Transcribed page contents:
-----
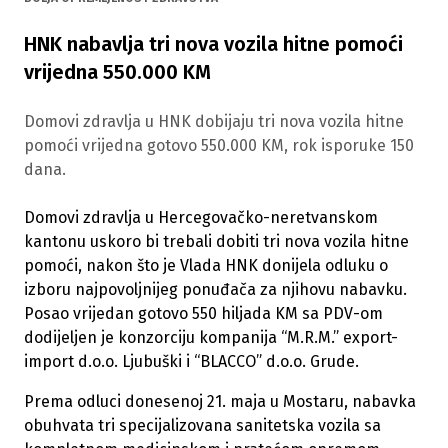
HNK nabavlja tri nova vozila hitne pomoći
vrijedna 550.000 KM
Domovi zdravlja u HNK dobijaju tri nova vozila hitne
pomoći vrijedna gotovo 550.000 KM, rok isporuke 150
dana.
Domovi zdravlja u Hercegovačko-neretvanskom
kantonu uskoro bi trebali dobiti tri nova vozila hitne
pomoći, nakon što je Vlada HNK donijela odluku o
izboru najpovoljnijeg ponuđača za njihovu nabavku.
Posao vrijedan gotovo 550 hiljada KM sa PDV-om
dodijeljen je konzorciju kompanija “M.R.M.” export-
import d.o.o. Ljubuški i “BLACCO” d.o.o. Grude.
Prema odluci donesenoj 21. maja u Mostaru, nabavka
obuhvata tri specijalizovana sanitetska vozila sa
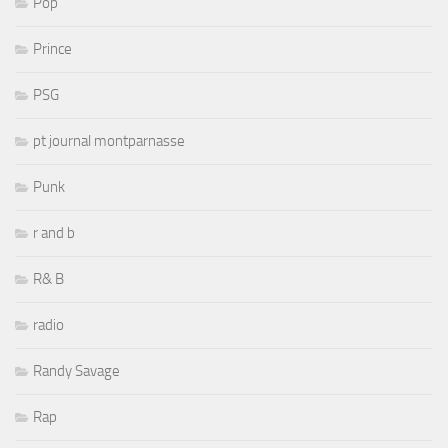
Pop
Prince
PSG
pt journal montparnasse
Punk
r and b
R& B
radio
Randy Savage
Rap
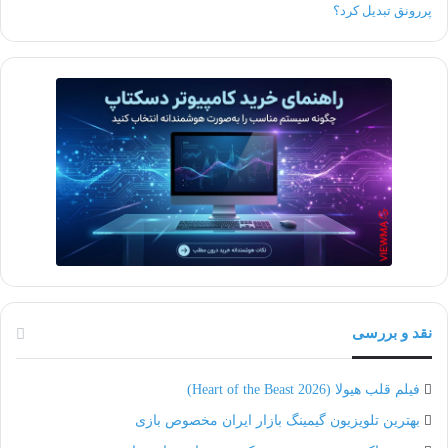
نقد و بررسی
فیلم قلب هیولا (Heart of the Beast 2026)
بهترین تلویزیون گیمینگ بازار ایران مخصوص بازی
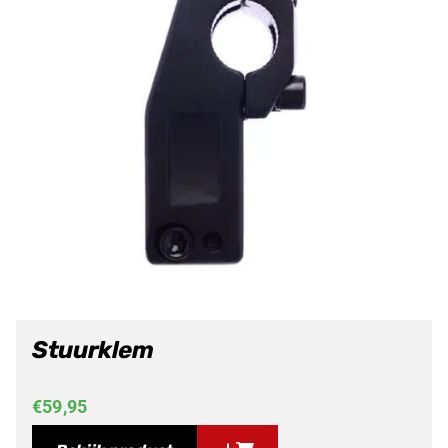
Stuurklem
€
59,95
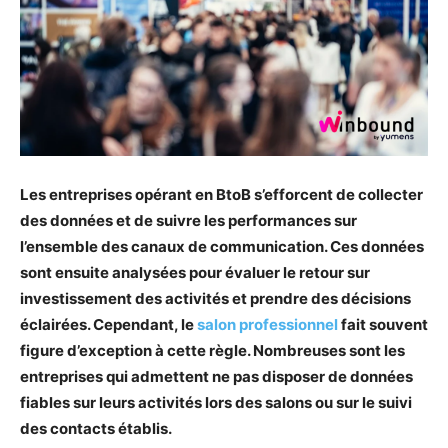
Les entreprises opérant en BtoB s’efforcent de collecter
des données et de suivre les performances sur
l’ensemble des canaux de communication. Ces données
sont ensuite analysées pour évaluer le retour sur
investissement des activités et prendre des décisions
éclairées. Cependant, le
salon professionnel
fait souvent
figure d’exception à cette règle. Nombreuses sont les
entreprises qui admettent ne pas disposer de données
fiables sur leurs activités lors des salons ou sur le suivi
des contacts établis.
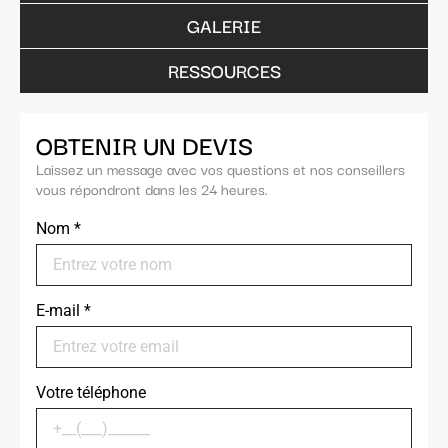
GALERIE
RESSOURCES
OBTENIR UN DEVIS
Laissez un message avec vos questions et nos conseillers
vous répondront dans les 24 heures.
Nom
*
E-mail
*
Votre téléphone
-----
Copy the final stretch of the entries exactly: the line containing "fiables sur leurs" and every line after it through the last. Include no pictures and nothing more.

* [Result of this task]:
fiables sur leurs activités lors des salons ou sur le suivi
des contacts établis.
GALERIE
RESSOURCES
OBTENIR UN DEVIS
Laissez un message avec vos questions et nos conseillers
vous répondront dans les 24 heures.
Nom
*
E-mail
*
Votre téléphone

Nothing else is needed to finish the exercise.